The tree is a symbol of essence of Life Paradigm. In this regard, Gabr and Dorrah have recently introduced a new symbolic-based flow aggregation and disaggregation modular approach for man-made and natural tree-shaped networks spread in all sciences and disciplines with emphasis to Engineering/technology and Science of Botany. The analysis has shown that these networks are formed from a separate or joint feet/head aggregation networks or head’/feet’ disaggregation networks. The study also highlighted that such modeling will provide an effective tool for establishing "open gates" for crossing the boundaries between various sciences. The objective of this paper will be three folds. The first objective is to build two general paradigms for the symbolic-based analogies between various flow aggregation and disaggregation tree-shaped networks between various sciences. The second objective is to extend and implement the suggested paradigms of crossing the boundaries between sciences as a whole incorporating water science for both feet/head aggregation water basins and head'/feet' disaggregation tree-shaped irrigation networks. The third objective is to commence in building morphological and topological features categorization systems including some selected shapes of considered sciences. Three tree-shaped morphological-based bifurcation ratios are considered based on the total number of branches per order, the total sum of lengths of branches per order and the total basin area (or volume) of branches sub-areas (sub-volumes) per order. It is shown that the inherited heredity features of natural tree-shaped networks in various sciences could be easily captured through appropriate network morphological analysis. The results could be used for testing their heredity similarity and matching with other natural trees groups through newly defined Heredity Factors and Heredity Index. Finally, the first Heredity Index map is successfully delineated for a group of 8 natural tree-shaped watersheds networks demonstrating the applicability and effectiveness of the suggested heredity similarity testing approach.

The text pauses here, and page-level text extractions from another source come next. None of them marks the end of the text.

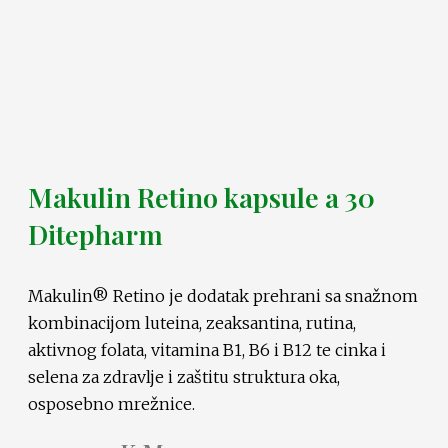
Makulin Retino kapsule a 30
Ditepharm
Makulin® Retino je dodatak prehrani sa snažnom
kombinacijom luteina, zeaksantina, rutina,
aktivnog folata, vitamina B1, B6 i B12 te cinka i
selena za zdravlje i zaštitu struktura oka,
osposebno mrežnice.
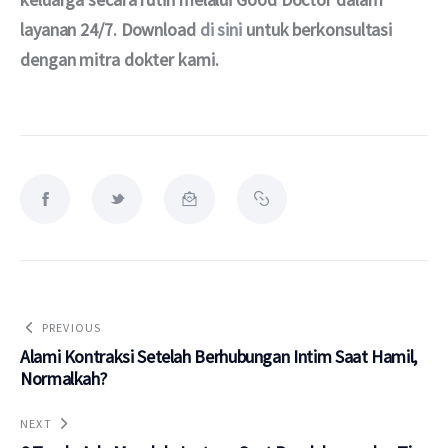
layanan 24/7. Download 
di sini
 untuk berkonsultasi 
dengan mitra dokter kami.
PREVIOUS
Alami Kontraksi Setelah Berhubungan Intim Saat Hamil,
Normalkah?
NEXT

树是生命范式本质的象征。在这方面，Gabr 和 Dorrah最近引入了一种新的基于符号的流聚合和分解模块化方法，用于在所有科学和学科中传播的人造和自然树形网络，重点是工程/技术和植物学科学。分析表明，这些网络是由单独的或联合的脚/头聚合网络或头'/脚'分解网络形成的。该研究还强调，这种建模将为建立“开放大门”提供有效工具。“ 跨越各种科学之间的界限。本文的目标将是三个方面。第一个目标是为各种科学之间的各种流聚合和分解树形网络之间的基于符号的类比建立两个通用范式。第二个目标目标是扩展和实施跨越科学之间边界的建议范式，将水科学作为一个整体纳入英尺/头聚合水流域和头'/英尺'分解树形灌溉网络。第三个目标是开始建设形态和拓扑特征分类系统，包括一些被考虑的科学的选定形状。三个树形基于形态的分叉比是基于每个阶的分支总数、每个阶的分支长度的总和以及每个阶的分支子区域（子体积）的总流域面积（或体积）来考虑的。结果表明，通过适当的网络形态分析，可以很容易地捕获各种科学中自然树状网络的遗传特征。结果可用于通过新定义的遗传因子和遗传指数测试它们的遗传相似性和与其他天然树群的匹配。最后，第一个遗传指数 成功描绘了一组 8 个自然树形流域网络的地图，证明了建议的遗传相似性测试方法的适用性和有效性。